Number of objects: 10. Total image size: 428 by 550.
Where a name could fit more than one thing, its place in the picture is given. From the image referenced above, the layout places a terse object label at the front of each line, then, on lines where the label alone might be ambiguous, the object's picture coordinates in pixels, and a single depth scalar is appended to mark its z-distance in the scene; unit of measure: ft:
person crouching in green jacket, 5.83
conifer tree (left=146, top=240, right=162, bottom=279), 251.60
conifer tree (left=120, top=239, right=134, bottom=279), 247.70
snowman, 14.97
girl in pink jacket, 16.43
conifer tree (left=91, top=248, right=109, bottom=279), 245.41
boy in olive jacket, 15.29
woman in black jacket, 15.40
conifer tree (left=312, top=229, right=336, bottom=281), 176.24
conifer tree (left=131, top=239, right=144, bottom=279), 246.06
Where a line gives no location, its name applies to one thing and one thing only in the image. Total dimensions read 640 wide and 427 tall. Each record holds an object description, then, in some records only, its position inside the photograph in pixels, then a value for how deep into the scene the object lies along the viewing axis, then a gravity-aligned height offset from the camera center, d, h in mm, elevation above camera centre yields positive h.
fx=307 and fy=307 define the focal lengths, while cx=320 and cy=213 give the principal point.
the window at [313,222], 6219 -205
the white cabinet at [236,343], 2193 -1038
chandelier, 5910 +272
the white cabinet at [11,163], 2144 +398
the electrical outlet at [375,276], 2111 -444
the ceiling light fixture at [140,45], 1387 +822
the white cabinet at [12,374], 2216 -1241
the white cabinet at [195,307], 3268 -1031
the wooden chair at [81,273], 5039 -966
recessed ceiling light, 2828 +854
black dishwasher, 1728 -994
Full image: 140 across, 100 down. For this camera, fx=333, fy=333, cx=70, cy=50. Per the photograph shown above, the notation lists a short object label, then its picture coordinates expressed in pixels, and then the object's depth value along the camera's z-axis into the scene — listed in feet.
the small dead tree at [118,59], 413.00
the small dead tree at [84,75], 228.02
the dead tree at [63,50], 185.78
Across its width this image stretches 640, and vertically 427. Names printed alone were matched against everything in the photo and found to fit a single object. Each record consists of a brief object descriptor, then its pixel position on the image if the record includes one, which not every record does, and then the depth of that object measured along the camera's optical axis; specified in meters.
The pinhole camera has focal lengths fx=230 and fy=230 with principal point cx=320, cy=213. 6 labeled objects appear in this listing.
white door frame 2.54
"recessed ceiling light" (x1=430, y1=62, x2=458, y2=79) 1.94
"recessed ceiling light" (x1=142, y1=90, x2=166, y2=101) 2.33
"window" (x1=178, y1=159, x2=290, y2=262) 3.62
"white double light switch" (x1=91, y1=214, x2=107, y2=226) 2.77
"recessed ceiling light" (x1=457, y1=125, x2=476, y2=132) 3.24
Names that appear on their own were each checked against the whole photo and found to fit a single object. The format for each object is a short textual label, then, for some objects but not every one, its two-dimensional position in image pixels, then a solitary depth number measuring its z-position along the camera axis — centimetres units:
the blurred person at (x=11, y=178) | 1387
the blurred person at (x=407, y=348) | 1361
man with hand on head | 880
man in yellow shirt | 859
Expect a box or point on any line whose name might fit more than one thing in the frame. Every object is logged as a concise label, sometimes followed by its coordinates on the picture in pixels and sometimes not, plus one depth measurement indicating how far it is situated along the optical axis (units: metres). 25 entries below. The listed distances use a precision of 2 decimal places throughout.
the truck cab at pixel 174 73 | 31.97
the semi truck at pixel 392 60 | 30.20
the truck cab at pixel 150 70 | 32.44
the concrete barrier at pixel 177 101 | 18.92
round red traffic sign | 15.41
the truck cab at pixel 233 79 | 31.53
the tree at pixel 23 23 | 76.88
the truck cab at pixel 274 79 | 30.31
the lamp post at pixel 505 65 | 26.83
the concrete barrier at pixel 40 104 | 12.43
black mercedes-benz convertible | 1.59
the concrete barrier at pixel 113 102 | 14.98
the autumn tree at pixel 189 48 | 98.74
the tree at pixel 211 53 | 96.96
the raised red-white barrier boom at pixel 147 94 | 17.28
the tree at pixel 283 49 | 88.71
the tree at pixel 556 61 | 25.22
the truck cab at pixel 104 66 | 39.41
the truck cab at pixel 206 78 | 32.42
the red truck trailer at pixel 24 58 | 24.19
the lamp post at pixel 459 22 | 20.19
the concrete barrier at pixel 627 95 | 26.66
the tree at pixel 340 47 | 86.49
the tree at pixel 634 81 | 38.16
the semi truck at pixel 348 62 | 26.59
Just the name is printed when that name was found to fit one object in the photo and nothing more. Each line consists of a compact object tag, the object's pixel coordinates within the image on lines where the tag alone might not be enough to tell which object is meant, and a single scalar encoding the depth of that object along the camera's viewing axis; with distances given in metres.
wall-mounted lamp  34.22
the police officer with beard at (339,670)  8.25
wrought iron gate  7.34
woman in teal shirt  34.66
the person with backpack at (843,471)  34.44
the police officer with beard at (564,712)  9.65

• [Instructions to follow]
Print all of the data exactly as it stands above.

• [Result of this exercise]
Number of objects: 10. Total image size: 428 by 550.
Where a name could fit more than one thing, its place in the picture is given. From the image referenced above, the layout places a terse object label at the front of each line, then, on lines where the label alone might be ambiguous, the object's picture coordinates in pixels, and a single depth scalar is appended to mark its z-distance in the scene; unit of measure: ft:
person crouching in green jacket, 5.83
conifer tree (left=146, top=240, right=162, bottom=279), 251.60
conifer tree (left=120, top=239, right=134, bottom=279), 247.70
snowman, 14.97
girl in pink jacket, 16.43
conifer tree (left=91, top=248, right=109, bottom=279), 245.41
boy in olive jacket, 15.29
woman in black jacket, 15.40
conifer tree (left=312, top=229, right=336, bottom=281), 176.24
conifer tree (left=131, top=239, right=144, bottom=279), 246.06
Where a line gives no location, its name applies to one thing and one thing only in the image. Total dimensions read 640 wide and 427 tall. Each record holds an object description, then, in some records only, its position inside the photograph in pixels, then a value for how deep into the scene the object lies along the viewing axis, then a gravity-aligned height offset from the camera center, d, h in mm, elevation above camera centre yields positive h.
fx=307 and fy=307 define the focal lengths, while cx=320 and cy=213 give the principal point.
the window at [313,222], 6219 -205
the white cabinet at [236,343], 2193 -1038
chandelier, 5910 +272
the white cabinet at [11,163], 2144 +398
the electrical outlet at [375,276], 2111 -444
the ceiling light fixture at [140,45], 1387 +822
the white cabinet at [12,374], 2216 -1241
the white cabinet at [195,307], 3268 -1031
the wooden chair at [81,273], 5039 -966
recessed ceiling light, 2828 +854
black dishwasher, 1728 -994
Full image: 140 across, 100 down. For this camera, fx=333, fy=333, cx=70, cy=50. Per the photograph shown above, the notation lists a short object label, then its picture coordinates expressed in pixels, and then the object's depth value along the camera's z-axis into the scene — listed in feet.
the small dead tree at [118,59], 413.00
the small dead tree at [84,75], 228.02
the dead tree at [63,50], 185.78
Across its width this image stretches 640, and vertically 427. Names printed alone were matched against everything in the photo and found to fit a single object. Each record consists of a brief object descriptor, then its pixel position on the image if the record includes one, which not every record does, and then the depth of that object measured along the camera's optical axis; specified in meters.
The pinhole camera has focal lengths fx=230 and fy=230 with principal point cx=320, cy=213. 6 labeled objects appear in this listing.
white door frame 2.54
"recessed ceiling light" (x1=430, y1=62, x2=458, y2=79) 1.94
"recessed ceiling light" (x1=142, y1=90, x2=166, y2=101) 2.33
"window" (x1=178, y1=159, x2=290, y2=262) 3.62
"white double light switch" (x1=91, y1=214, x2=107, y2=226) 2.77
"recessed ceiling light" (x1=457, y1=125, x2=476, y2=132) 3.24
Names that appear on their own were each checked against the whole photo and found to fit a single object. The format for each object is a short textual label, then, for some objects but not every one, its two-dimensional position in image pixels, then a solitary depth number measuring its z-position along the camera axis — centimetres units:
the blurred person at (x=11, y=178) | 1387
the blurred person at (x=407, y=348) | 1361
man with hand on head | 880
man in yellow shirt | 859
Expect a box or point on any line whose name might fit more than one thing in the frame. Every object is logged as a concise label, sometimes followed by its coordinates on the picture in pixels and sometimes not, plus one depth measurement indicating how far it is situated along the optical axis (units: metres). 25 entries below. The listed distances use a precision of 2 decimal places throughout.
the truck cab at pixel 174 73 | 31.97
the semi truck at pixel 392 60 | 30.20
the truck cab at pixel 150 70 | 32.44
the concrete barrier at pixel 177 101 | 18.92
round red traffic sign | 15.41
the truck cab at pixel 233 79 | 31.53
the tree at pixel 23 23 | 76.88
the truck cab at pixel 274 79 | 30.31
the lamp post at pixel 505 65 | 26.83
the concrete barrier at pixel 40 104 | 12.43
black mercedes-benz convertible | 1.59
the concrete barrier at pixel 113 102 | 14.98
the autumn tree at pixel 189 48 | 98.74
the tree at pixel 211 53 | 96.96
the raised red-white barrier boom at pixel 147 94 | 17.28
the tree at pixel 283 49 | 88.71
the tree at pixel 556 61 | 25.22
the truck cab at pixel 104 66 | 39.41
the truck cab at pixel 206 78 | 32.42
the red truck trailer at pixel 24 58 | 24.19
the lamp post at pixel 459 22 | 20.19
the concrete barrier at pixel 627 95 | 26.66
the tree at pixel 340 47 | 86.49
the tree at pixel 634 81 | 38.16
the semi truck at pixel 348 62 | 26.59
Just the name is printed when that name was found to fit one object in the photo and nothing more. Each line consists of a compact object tag, the object's pixel coordinates within the image on lines where the tag alone might not be enough to tell which object is meant, and a single scalar encoding the depth of that object along the camera's viewing axis; with distances given in metres.
wall-mounted lamp  34.22
the police officer with beard at (339,670)  8.25
wrought iron gate  7.34
woman in teal shirt  34.66
the person with backpack at (843,471)  34.44
the police officer with beard at (564,712)  9.65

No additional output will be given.